The potential warning time is now shorter because regional capability levels are higher and will undoubtedly increase in the years ahead. How should Australia respond? Contingencies that are credible in the shorter term could now be characterised by higher levels of intensity and technological sophistication. This means that readiness and sustainability need to be increased. We need higher training levels, a demonstrable and sustainable surge capacity, increased stocks of munitions, more maintenance spares, a robust fuel supply system, and modernised and protected operational bases in the north of Australia.

For the longer term, the key issue is whether there’s a sound basis for the timely expansion of the Australian Defence Force. Matters that need examination include developing an Australian equivalent of an anti-access/area-denial capability (especially for our vulnerable northern and western approaches), improving our capacity for antisubmarine warfare, and reviewing our capacity for sustained strike operations.

The prospect of shortened warning times now needs to be a major factor in our defence planning. Much more thought needs to be given to planning for the expansion of the ADF and its capacity to engage in high-intensity conflict in our own defence in a way that we haven’t previously had to consider. Planning for the defence of Australia needs to take these new realities into account.

We must now refocus on our own region of primary strategic interest, which includes the eastern Indian Ocean, Southeast Asia including the South China Sea, and the South Pacific. The conduct of operations further afield, including in the Middle East and Afghanistan, and Defence’s involvement in counterterrorism, must not be allowed to distract from the effort that needs to go into this planning or from the funding that enhanced capabilities will require.

The transformation of major-power relations in the Asia–Pacific region is having a profound effect on our strategic circumstances.
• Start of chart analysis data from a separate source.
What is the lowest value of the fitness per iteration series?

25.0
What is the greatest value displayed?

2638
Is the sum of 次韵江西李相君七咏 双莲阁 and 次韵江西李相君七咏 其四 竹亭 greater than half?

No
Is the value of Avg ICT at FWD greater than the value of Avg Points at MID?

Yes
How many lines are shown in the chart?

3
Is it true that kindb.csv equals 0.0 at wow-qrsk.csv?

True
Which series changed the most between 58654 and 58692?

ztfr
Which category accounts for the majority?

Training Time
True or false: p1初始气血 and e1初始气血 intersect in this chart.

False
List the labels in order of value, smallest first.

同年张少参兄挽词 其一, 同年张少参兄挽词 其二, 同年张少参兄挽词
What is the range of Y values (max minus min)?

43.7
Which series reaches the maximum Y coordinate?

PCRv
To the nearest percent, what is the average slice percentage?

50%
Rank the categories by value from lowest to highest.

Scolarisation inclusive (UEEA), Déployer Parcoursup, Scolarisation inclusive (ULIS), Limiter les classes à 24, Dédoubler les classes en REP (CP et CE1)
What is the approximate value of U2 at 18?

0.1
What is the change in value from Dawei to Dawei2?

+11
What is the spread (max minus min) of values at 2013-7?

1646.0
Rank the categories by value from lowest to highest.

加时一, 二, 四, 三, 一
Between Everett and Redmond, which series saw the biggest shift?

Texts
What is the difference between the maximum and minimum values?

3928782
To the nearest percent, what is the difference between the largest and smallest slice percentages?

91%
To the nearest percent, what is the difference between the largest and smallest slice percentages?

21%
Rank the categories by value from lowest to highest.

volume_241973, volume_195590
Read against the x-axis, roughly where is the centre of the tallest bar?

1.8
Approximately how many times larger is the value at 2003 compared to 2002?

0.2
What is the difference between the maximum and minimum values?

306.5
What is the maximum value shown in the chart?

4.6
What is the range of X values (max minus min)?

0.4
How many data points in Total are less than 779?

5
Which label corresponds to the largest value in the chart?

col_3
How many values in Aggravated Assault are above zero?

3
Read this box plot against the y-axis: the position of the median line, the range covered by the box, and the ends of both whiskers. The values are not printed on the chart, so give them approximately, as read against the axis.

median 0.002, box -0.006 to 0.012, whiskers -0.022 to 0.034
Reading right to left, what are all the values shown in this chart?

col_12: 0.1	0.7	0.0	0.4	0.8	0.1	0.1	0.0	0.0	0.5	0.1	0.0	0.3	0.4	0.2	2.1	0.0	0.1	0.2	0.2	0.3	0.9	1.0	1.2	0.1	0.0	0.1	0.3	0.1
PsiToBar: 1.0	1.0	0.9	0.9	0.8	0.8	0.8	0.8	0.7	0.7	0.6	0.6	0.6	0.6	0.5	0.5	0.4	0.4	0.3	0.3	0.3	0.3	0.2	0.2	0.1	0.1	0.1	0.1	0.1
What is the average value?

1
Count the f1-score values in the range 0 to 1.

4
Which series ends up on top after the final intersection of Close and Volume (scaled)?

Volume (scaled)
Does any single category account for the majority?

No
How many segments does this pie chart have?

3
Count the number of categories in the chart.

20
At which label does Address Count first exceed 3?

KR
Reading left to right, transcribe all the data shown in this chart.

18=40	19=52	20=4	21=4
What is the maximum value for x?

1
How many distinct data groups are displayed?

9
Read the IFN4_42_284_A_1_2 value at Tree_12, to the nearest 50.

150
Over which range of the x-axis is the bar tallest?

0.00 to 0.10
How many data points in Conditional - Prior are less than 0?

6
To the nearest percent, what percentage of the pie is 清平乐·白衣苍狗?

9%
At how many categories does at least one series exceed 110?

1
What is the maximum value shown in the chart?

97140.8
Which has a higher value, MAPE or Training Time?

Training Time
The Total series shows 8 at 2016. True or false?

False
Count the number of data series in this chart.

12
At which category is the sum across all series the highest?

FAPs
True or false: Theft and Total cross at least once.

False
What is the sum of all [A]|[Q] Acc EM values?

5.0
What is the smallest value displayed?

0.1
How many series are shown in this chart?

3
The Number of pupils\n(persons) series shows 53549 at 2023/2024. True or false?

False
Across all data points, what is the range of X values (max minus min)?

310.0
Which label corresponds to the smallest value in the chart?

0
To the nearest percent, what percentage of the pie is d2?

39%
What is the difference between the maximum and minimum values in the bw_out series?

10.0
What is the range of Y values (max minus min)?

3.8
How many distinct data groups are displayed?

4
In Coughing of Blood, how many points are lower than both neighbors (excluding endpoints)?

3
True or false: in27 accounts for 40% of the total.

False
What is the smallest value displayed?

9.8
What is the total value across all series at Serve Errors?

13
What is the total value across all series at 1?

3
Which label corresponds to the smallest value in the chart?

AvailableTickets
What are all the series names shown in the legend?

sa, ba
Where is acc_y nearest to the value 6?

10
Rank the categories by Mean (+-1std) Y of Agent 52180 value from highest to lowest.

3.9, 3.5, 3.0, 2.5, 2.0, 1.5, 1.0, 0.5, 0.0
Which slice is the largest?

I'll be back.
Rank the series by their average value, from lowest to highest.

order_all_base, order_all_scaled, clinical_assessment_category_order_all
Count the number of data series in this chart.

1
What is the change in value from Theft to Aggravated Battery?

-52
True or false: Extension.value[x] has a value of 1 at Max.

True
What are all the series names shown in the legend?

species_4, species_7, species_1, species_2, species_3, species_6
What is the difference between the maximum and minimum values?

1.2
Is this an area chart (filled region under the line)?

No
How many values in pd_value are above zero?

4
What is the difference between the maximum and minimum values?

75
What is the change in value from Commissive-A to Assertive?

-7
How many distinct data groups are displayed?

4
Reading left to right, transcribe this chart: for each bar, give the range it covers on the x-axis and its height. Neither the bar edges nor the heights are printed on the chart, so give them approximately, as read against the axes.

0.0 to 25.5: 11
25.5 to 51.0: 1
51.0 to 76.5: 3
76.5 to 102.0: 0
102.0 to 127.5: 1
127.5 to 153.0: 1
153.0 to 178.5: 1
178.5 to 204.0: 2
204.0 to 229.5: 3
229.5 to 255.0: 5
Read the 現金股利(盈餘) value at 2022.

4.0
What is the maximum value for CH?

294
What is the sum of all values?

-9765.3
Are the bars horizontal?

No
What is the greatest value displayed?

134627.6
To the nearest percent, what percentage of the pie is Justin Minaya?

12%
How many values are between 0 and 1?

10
Without increases in our defence preparedness, the options available to the government for the ADF’s involvement in high-intensity, high-tech operations would risk being severely constrained.

The issue for the longer term is whether we’ve built a sound basis from which to expand the ADF, especially our strike, air combat and maritime capabilities. Having such an expanded force would significantly increase the military planning challenges for any potential adversary and the size and military capabilities of the force it would have to commit to attack us directly, or to coerce, intimidate or otherwise employ military power against us.

Attacks on Australia of an intensity and duration sufficient to be a serious threat to our way of life would be possible only if an adversary’s forces had access to bases and facilities in our immediate neighbourhood. This needs to be taken into account in the development of our strike forces so that they have sufficient weight to deny any future adversary such an advantage. Consideration will need to be given to the range, endurance and weapon load of our strike forces and the numbers needed for repeated strike operations.

It’s imperative that planning for the defence of Australia, and for operations in our region of primary strategic concern, resumes the highest priority. Re-establishing our foreign policy and defence presence in this part of the world is crucial.

We need to get rid of the 2016 defence white paper’s ill-advised proposition that the defence of Australia, a secure nearer region and our global defence commitments should be ‘three equally-weighted high-level Strategic Defence Objectives to guide the development of the future force’.

Finally, it needs to be understood that the policy recommended here is a continuation of Australia’s longstanding defence policy that we do not identify any particular country as a threat. Rather, we are responding to the significant improvement in high-tech military capabilities across the board in our region.

This post is adapted by the author from a speech he gave on 10 October 2019 to the Chief of Navy's Sea Power conference. It reflects joint work with Richard Brabin-Smith, honorary professor at the Strategic and Defence Studies Centre at the Australian National University.